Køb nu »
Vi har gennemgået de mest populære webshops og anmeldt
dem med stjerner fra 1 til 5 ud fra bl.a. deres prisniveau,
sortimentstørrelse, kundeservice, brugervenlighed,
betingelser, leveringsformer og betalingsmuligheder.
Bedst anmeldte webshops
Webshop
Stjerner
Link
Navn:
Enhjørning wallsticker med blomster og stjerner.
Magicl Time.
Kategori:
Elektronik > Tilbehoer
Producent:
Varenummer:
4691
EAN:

......

→ **WHAT NEEDS TO BE DONE**
Could you reproduce every line of the data above verbatim, in the same order?

→ **YOUR SOLUTION**
Køb nu »
Vi har gennemgået de mest populære webshops og anmeldt
dem med stjerner fra 1 til 5 ud fra bl.a. deres prisniveau,
sortimentstørrelse, kundeservice, brugervenlighed,
betingelser, leveringsformer og betalingsmuligheder.
Bedst anmeldte webshops
Webshop
Stjerner
Link
Navn:
Enhjørning wallsticker med blomster og stjerner.
Magicl Time.
Kategori:
Elektronik > Tilbehoer
Producent:
Varenummer:
4691
EAN:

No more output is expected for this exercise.